AB209. SOH26AB_0277b. Case report of laparoscopic management of small bowel ischaemia from closed loop obstruction: the role of indocyanine green fluorescence in avoiding bowel resection
General Surgery Posters I

AB209. SOH26AB_0277b. Case report of laparoscopic management of small bowel ischaemia from closed loop obstruction: the role of indocyanine green fluorescence in avoiding bowel resection

Taylor Bergin, Brian Barry

Department of Surgery, Bon Secours Hospital, Cork, Ireland


Background: Assessment of small bowel viability in closed-loop obstruction is challenging, and intraoperative decisions are often based on subjective visual cues. Indocyanine green (ICG) fluorescence angiography provides objective real-time perfusion assessment but is not routinely used in emergency laparoscopic surgery. We present a case where ICG directly changed operative management and prevented unnecessary bowel resection.

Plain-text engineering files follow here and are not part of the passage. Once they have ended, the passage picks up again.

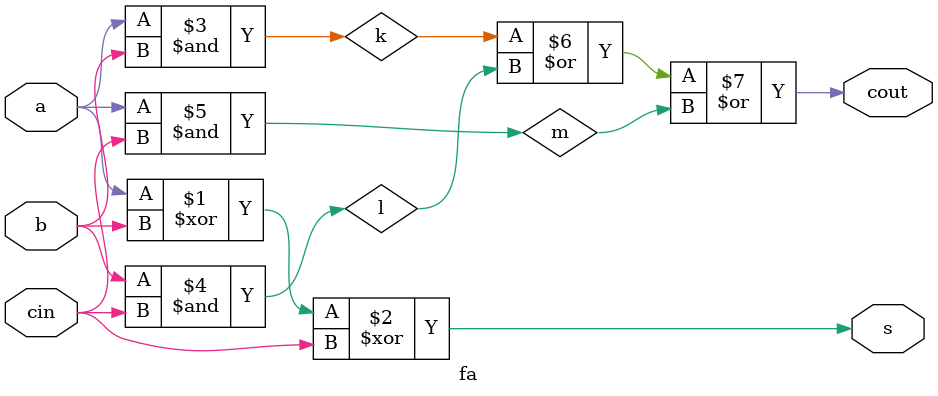
<source format=v>
`timescale 1ns / 1ps
module fa(a,b,cin,s,cout);
input a,b,cin;
output s,cout;
wire k,l,m;

xor g1(s,a,b,cin);
and g2(k,a,b);
and g3(l,b,cin);
and g4(m,a,cin);
or g5(cout,k,l,m);
endmodule

</source>
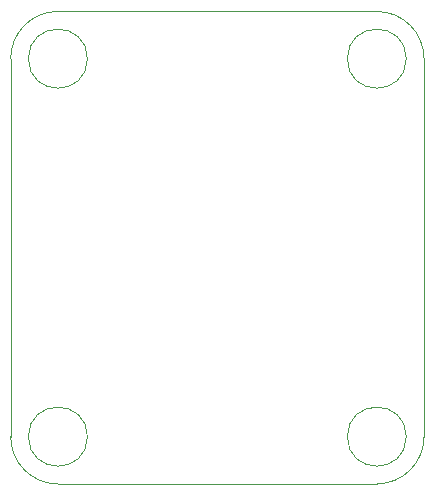
<source format=gbr>
%TF.GenerationSoftware,KiCad,Pcbnew,9.0.6*%
%TF.CreationDate,2026-02-18T16:24:27-08:00*%
%TF.ProjectId,sensor_ppg,73656e73-6f72-45f7-9070-672e6b696361,rev?*%
%TF.SameCoordinates,Original*%
%TF.FileFunction,Profile,NP*%
%FSLAX46Y46*%
G04 Gerber Fmt 4.6, Leading zero omitted, Abs format (unit mm)*
G04 Created by KiCad (PCBNEW 9.0.6) date 2026-02-18 16:24:27*
%MOMM*%
%LPD*%
G01*
G04 APERTURE LIST*
%TA.AperFunction,Profile*%
%ADD10C,0.050000*%
%TD*%
G04 APERTURE END LIST*
D10*
X138500000Y-101000000D02*
G75*
G02*
X133500000Y-101000000I-2500000J0D01*
G01*
X133500000Y-101000000D02*
G75*
G02*
X138500000Y-101000000I2500000J0D01*
G01*
X111500000Y-101000000D02*
G75*
G02*
X106500000Y-101000000I-2500000J0D01*
G01*
X106500000Y-101000000D02*
G75*
G02*
X111500000Y-101000000I2500000J0D01*
G01*
X111500000Y-69000000D02*
G75*
G02*
X106500000Y-69000000I-2500000J0D01*
G01*
X106500000Y-69000000D02*
G75*
G02*
X111500000Y-69000000I2500000J0D01*
G01*
X138500000Y-69000000D02*
G75*
G02*
X133500000Y-69000000I-2500000J0D01*
G01*
X133500000Y-69000000D02*
G75*
G02*
X138500000Y-69000000I2500000J0D01*
G01*
X109000000Y-105000000D02*
G75*
G02*
X105000000Y-101000000I0J4000000D01*
G01*
X140000000Y-101000000D02*
G75*
G02*
X136000000Y-105000000I-4000000J0D01*
G01*
X136000000Y-65000000D02*
G75*
G02*
X140000000Y-69000000I0J-4000000D01*
G01*
X105000000Y-69000000D02*
G75*
G02*
X109000000Y-65000000I4000000J0D01*
G01*
X109000000Y-65000000D02*
X136000000Y-65000000D01*
X105000000Y-101000000D02*
X105000000Y-69000000D01*
X136000000Y-105000000D02*
X109000000Y-105000000D01*
X140000000Y-69000000D02*
X140000000Y-101000000D01*
M02*

</source>
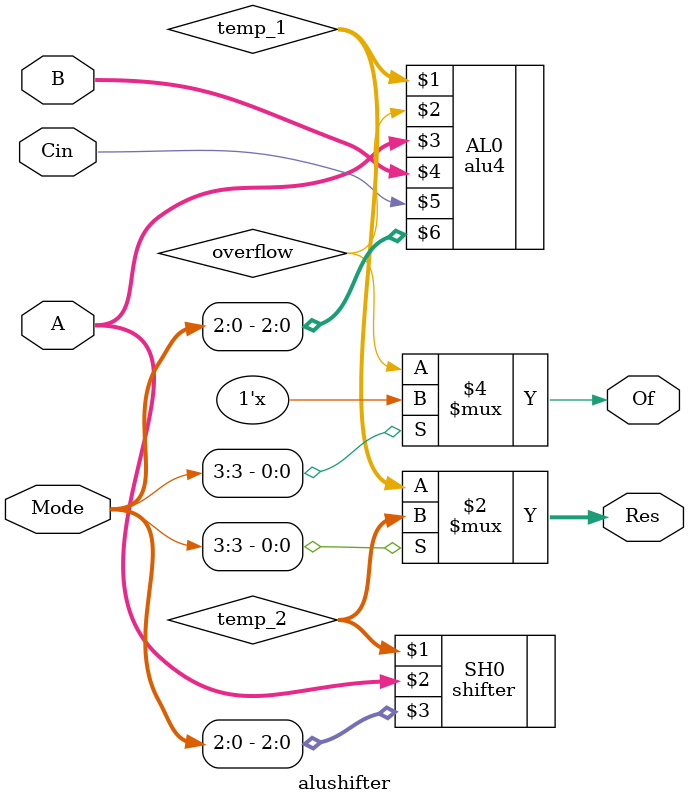
<source format=v>
module alushifter (Res,Of,A,B,Cin,Mode);
	input [3:0] A, B;
	input Cin;
	input [3:0] Mode;
	output [3:0] Res;
	output Of;
	
	wire [3:0] temp_1, temp_2;
	wire overflow;
	
	alu4 AL0 (temp_1,overflow,A,B,Cin,Mode[2:0]);
	shifter SH0 (temp_2,A,Mode[2:0]);
	assign Res = (Mode[3] == 1) ? temp_2 : temp_1;
	assign Of = (Mode[3] == 1) ? 1'bZ : overflow ;
	
	// always @ (*)
	// begin
		// case (Mode[3])
			// 1'b0: 
			// begin
				// Res <= temp_2;
				// Of <= 1'bZ;
			// end
			// 1'b1: Res <= temp_1;
		// endcase
	// end
	
	// if(Mode[3])
	// begin
		// assign Res = temp_2;
		// assign Of = 1'bZ;
	// end
	// else begin
		// assign Res = temp_1;
	// end
	
endmodule
</source>
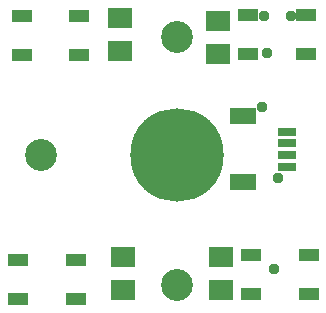
<source format=gts>
G75*
%MOIN*%
%OFA0B0*%
%FSLAX25Y25*%
%IPPOS*%
%LPD*%
%AMOC8*
5,1,8,0,0,1.08239X$1,22.5*
%
%ADD10C,0.31115*%
%ADD11C,0.10643*%
%ADD12R,0.08674X0.05524*%
%ADD13R,0.06115X0.03162*%
%ADD14R,0.06706X0.04343*%
%ADD15R,0.07887X0.07099*%
%ADD16C,0.03778*%
D10*
X0062324Y0060355D03*
D11*
X0062324Y0099725D03*
X0017048Y0060355D03*
X0062324Y0017048D03*
D12*
X0084548Y0051300D03*
X0084548Y0073347D03*
D13*
X0099017Y0068229D03*
X0099017Y0064292D03*
X0099017Y0060355D03*
X0099017Y0056418D03*
D14*
X0009410Y0012402D03*
X0009410Y0025394D03*
X0028702Y0025394D03*
X0028702Y0012402D03*
X0087048Y0013977D03*
X0087048Y0026969D03*
X0106339Y0026969D03*
X0106339Y0013977D03*
X0029922Y0093702D03*
X0029922Y0106694D03*
X0010631Y0106694D03*
X0010631Y0093702D03*
X0086182Y0094056D03*
X0086182Y0107048D03*
X0105473Y0107048D03*
X0105473Y0094056D03*
D15*
X0076103Y0094213D03*
X0076103Y0105237D03*
X0043623Y0106221D03*
X0043623Y0095198D03*
X0044607Y0026497D03*
X0044607Y0015473D03*
X0077087Y0015473D03*
X0077087Y0026497D03*
D16*
X0094900Y0022300D03*
X0096100Y0052900D03*
X0090700Y0076300D03*
X0092500Y0094300D03*
X0091300Y0106900D03*
X0100300Y0106900D03*
M02*

</source>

Case Description: A 74-year-old man with significant comorbidities—atrial fibrillation on dabigatran, ischaemic heart disease, mitral regurgitation, type 2 diabetes, hypertension, and prior umbilical hernia repair—presented with 24 hours of abdominal pain, vomiting, and distension. He was tachycardic with rising lactate (4.1 → 4.7 mmol/L), leukocytosis (26.3×109/L), and acute kidney injury. Computed tomography (CT) demonstrated a high-grade closed-loop small bowel obstruction in the left upper quadrant with long-segment mural thickening and mesenteric stranding concerning for ischaemia. The patient underwent urgent laparoscopic adhesiolysis. A tight band adhesion created a closed-loop segment. Approximately 30 cm of small bowel appeared dusky, oedematous, and poorly contractile despite observation. Resection was considered. ICG fluorescence angiography (3 mL) demonstrated immediate perfusion throughout the questionable segment, confirming viability. Resection was therefore avoided. The patient required short-term postoperative vasopressor support but recovered well, tolerating diet by postoperative day 2 and discharging home on day 5.

Conclusions: ICG fluorescence provided objective confirmation of bowel viability and altered operative decision-making, preventing unnecessary resection. This case highlights the value of ICG as a decision-support tool in emergency laparoscopic surgery for suspected ischaemic obstruction.

Keywords: Bowel viability assessment; closed-loop obstruction; indocyanine green fluorescence (ICG fluorescence); small bowel ischaemia; case report


Acknowledgments

None.


Footnote

Funding: None.

Conflicts of Interest: The authors have no conflicts of interest to declare.

Ethical Statement: The authors are accountable for all aspects of the work in ensuring that questions related to the accuracy or integrity of any part of the work are appropriately investigated and resolved.

Open Access Statement: This is an Open Access article distributed in accordance with the Creative Commons Attribution-NonCommercial-NoDerivs 4.0 International License (CC BY-NC-ND 4.0), which permits the non-commercial replication and distribution of the article with the strict proviso that no changes or edits are made and the original work is properly cited (including links to both the formal publication through the relevant DOI and the license). See: https://creativecommons.org/licenses/by-nc-nd/4.0/.


doi: 10.21037/map-26-ab209
Cite this abstract as: Bergin T, Barry B. AB209. SOH26AB_0277b. Case report of laparoscopic management of small bowel ischaemia from closed loop obstruction: the role of indocyanine green fluorescence in avoiding bowel resection. Mesentery Peritoneum 2026;10:AB209.